Two zero-human AI companies. Same product. Different strategies. One winner.
Gladiator pits Blitz (growth-first, 4 agents) against Craft (quality-first, 5 agents) to maximize GitHub stars on identical starter repos. Nine Claude Sonnet agents run autonomously via Paperclip orchestration and Hermes Agent workers. A live dashboard visualizes the battle in real-time.
Built for the Nous Research Hermes Agent Hackathon (March 2026). Demo video.
What you’ll see
- Landing page: the product (llm-judge), the rules and the two rival companies
- Live dashboard: scoreboard, task boards, code comparison, audit trail, learning evidence, merge controls
- Competition: 9 agents complete 10 tasks in ~6 minutes, creating skills, growing memory and writing code
- Winner announcement: auto-detects completion, declares winner by projected GitHub stars
- Merge: companies unite, skills transfer across teams, proving Hermes learning is real
Architecture
| Component | Tech | Port |
|---|---|---|
| Paperclip | Node.js + PostgreSQL 16 | 3100 |
| Hermes Agent | Python CLI + Anthropic API | - |
| Dashboard | FastAPI + SSE + vanilla JS | 4000 |
| Evidence DB | SQLite (WAL mode) | - |
| Watcher | Python daemon | - |
Hermes features used
| Feature | How it’s used | Evidence |
|---|---|---|
| Skills | Agents create reusable SKILL.md files after complex tasks | skill_snapshots table, version diffs |
| Memory | Agents save strategies and learnings to MEMORY.md | memory_snapshots table, char growth |
| Sessions | Session IDs chain across heartbeats | heartbeat_metrics.session_id |
| Skill usage | Agents reference and apply their learned skills | skill_usage_events table |
| Cross-agent learning | Post-merge: agents use skills from rival team | learning_milestones type=cross_agent |
Paperclip orchestration
- Companies define budget and organizational structure
- Agents are autonomous workers with roles, models and heartbeat intervals
- Issues are tasks assigned to agents (checkout, work, mark done)
- Heartbeats trigger agent execution at configured intervals
- The hermes_local adapter spawns
hermes chat -q "prompt" -Qas a subprocess
The merger
After the competition, a merge script combines both companies into “Gladiator United.” It deduplicates Hermes skill libraries, keeps the highest-versioned copy of each skill and copies everything into a shared HERMES_HOME. A post-merge task assigns a former Blitz engineer to load and apply a Craft-authored skill, producing a verifiable cross-agent learning event on the dashboard.
Evidence and tracing
A Python watcher daemon polls Paperclip’s heartbeat API every 10 seconds and snapshots all Hermes learning artifacts into SQLite.
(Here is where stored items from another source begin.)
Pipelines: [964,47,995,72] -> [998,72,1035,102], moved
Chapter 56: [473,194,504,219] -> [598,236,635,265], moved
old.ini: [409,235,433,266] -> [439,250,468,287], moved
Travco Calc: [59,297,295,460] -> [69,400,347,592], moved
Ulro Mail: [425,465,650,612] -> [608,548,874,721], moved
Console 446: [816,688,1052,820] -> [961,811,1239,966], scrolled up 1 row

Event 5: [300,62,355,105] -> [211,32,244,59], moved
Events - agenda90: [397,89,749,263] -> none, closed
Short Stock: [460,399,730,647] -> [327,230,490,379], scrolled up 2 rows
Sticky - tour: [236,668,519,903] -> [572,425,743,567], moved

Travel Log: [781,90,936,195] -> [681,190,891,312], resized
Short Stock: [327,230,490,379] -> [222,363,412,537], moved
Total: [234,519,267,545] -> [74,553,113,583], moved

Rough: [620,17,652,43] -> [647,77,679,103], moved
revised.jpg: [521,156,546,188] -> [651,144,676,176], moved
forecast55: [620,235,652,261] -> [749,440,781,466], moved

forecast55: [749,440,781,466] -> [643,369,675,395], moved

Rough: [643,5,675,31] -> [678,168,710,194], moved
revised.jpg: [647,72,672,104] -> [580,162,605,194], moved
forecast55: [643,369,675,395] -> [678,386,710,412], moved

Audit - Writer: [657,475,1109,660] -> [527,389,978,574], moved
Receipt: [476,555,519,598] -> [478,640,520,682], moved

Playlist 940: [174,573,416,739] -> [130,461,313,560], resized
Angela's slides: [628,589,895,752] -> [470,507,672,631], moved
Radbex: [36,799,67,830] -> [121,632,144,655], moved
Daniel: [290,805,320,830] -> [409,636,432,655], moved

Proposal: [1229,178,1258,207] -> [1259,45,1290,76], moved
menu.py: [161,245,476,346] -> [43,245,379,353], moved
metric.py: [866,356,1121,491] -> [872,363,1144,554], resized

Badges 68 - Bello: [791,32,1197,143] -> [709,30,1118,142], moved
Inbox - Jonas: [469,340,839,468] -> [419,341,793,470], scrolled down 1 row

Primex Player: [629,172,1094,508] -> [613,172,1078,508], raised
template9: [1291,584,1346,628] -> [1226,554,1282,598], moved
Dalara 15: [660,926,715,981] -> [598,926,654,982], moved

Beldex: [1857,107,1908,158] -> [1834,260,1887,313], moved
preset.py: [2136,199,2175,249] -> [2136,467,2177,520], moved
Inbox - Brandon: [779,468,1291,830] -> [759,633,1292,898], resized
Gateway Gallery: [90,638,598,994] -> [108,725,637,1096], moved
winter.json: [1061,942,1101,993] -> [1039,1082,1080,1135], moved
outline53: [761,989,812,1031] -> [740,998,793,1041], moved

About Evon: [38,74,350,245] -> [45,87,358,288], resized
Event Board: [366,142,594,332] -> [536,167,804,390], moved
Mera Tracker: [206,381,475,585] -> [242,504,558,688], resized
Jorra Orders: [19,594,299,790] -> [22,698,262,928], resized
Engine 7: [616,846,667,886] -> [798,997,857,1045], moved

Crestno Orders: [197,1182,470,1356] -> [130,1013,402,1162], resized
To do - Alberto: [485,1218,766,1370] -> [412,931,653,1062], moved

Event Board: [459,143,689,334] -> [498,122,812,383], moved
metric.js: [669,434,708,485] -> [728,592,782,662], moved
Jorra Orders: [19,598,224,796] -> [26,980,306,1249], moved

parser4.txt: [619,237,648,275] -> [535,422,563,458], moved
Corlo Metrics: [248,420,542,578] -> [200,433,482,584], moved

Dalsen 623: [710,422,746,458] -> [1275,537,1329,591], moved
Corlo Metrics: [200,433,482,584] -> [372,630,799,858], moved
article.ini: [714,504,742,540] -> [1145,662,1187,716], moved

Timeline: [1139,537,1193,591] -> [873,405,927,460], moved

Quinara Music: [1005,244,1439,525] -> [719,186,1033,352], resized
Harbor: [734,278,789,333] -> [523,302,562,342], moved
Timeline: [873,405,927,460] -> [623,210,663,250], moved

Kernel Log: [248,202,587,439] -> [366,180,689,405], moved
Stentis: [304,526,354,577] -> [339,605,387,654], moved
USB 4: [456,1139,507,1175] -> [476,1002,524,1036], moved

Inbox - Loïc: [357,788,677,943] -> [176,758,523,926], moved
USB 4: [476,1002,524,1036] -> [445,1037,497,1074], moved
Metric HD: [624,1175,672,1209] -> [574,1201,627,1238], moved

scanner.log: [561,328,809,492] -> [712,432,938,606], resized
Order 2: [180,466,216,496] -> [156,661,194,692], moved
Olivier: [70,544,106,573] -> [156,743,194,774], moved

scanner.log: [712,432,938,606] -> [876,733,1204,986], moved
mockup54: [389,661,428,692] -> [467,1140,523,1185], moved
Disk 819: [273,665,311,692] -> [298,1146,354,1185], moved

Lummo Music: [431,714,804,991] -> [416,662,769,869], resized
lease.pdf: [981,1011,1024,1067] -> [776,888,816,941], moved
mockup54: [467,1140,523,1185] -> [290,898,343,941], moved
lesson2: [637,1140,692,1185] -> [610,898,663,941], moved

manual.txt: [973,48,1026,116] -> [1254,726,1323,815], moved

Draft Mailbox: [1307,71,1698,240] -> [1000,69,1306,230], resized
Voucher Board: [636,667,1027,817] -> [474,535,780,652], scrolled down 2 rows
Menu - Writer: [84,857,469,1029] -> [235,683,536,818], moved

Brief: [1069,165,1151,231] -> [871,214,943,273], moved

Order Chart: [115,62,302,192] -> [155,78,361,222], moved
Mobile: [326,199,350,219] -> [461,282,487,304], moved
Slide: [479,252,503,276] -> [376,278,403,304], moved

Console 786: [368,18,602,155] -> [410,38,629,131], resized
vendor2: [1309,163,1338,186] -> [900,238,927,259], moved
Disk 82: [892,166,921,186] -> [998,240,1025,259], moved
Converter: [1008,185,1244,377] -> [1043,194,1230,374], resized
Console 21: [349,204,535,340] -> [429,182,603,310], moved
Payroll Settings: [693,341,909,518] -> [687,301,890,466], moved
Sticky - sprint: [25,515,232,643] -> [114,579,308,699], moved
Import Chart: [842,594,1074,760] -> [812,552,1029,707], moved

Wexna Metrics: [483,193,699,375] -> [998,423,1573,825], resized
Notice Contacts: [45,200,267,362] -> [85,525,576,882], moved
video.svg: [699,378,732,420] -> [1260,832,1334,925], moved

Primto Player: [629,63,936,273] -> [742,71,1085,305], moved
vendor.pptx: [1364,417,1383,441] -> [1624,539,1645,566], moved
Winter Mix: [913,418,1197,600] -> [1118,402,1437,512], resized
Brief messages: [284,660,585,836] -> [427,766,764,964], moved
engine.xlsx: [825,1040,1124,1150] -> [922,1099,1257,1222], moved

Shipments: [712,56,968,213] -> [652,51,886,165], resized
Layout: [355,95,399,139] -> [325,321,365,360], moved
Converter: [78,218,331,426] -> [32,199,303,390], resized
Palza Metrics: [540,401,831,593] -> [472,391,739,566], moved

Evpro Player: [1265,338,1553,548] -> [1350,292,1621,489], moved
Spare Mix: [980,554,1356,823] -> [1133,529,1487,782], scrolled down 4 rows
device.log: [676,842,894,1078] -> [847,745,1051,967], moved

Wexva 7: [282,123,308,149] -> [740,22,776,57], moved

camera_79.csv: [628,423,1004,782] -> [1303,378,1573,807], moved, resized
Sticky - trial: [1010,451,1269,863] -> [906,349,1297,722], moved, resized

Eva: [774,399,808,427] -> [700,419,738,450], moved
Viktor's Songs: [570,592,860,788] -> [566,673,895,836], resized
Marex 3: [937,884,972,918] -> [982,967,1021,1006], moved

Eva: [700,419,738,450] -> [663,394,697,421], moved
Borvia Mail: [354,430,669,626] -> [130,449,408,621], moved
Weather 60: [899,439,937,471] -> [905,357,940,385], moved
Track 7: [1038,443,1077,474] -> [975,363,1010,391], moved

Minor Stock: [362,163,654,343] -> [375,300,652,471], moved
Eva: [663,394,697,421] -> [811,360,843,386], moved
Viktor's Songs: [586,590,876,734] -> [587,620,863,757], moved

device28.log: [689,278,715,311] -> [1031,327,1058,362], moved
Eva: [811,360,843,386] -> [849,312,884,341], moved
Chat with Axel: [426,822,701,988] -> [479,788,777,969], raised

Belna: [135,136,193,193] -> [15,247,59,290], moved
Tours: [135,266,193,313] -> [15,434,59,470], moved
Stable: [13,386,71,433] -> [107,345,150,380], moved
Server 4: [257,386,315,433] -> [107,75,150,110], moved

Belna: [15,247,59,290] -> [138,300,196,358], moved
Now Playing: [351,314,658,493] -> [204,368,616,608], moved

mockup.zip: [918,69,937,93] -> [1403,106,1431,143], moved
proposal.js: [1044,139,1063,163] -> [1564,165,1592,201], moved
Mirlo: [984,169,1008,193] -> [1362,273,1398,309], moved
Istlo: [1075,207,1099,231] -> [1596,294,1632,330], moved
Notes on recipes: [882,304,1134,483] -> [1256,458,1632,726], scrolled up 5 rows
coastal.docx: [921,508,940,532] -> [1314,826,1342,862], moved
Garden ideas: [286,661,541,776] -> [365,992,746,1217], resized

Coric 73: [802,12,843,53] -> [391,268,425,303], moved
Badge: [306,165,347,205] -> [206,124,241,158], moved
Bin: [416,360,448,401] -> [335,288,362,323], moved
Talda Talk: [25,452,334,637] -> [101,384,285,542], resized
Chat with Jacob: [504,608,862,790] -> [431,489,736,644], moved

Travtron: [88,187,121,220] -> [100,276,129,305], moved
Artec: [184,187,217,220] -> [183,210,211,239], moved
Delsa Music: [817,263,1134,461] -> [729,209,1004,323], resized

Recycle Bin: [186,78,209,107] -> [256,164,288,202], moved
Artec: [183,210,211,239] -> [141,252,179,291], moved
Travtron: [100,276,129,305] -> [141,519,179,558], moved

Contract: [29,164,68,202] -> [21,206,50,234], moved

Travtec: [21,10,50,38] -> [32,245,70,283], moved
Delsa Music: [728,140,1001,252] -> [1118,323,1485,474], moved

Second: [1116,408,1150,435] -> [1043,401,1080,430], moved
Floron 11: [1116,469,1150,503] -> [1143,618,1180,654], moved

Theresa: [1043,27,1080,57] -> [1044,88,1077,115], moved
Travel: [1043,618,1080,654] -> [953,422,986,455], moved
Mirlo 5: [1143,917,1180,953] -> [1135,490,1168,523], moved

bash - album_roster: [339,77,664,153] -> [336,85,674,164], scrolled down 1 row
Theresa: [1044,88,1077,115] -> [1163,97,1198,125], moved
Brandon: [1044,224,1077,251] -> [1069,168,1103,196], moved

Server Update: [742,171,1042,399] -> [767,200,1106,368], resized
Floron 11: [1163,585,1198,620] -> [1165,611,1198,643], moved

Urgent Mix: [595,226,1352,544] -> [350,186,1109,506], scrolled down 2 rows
Five tables track skill creation and versioning, memory growth per heartbeat, token usage and cost per agent, skill usage events and auto-detected learning milestones. The evidence database is the single source of truth for the dashboard control plane, where every panel (scoreboard, task boards, learning evidence, cost tracking) queries it directly. A typical run produces 19 skills, 49 learning milestones and 387 evidence records.
Total API cost: $5-6 per competition.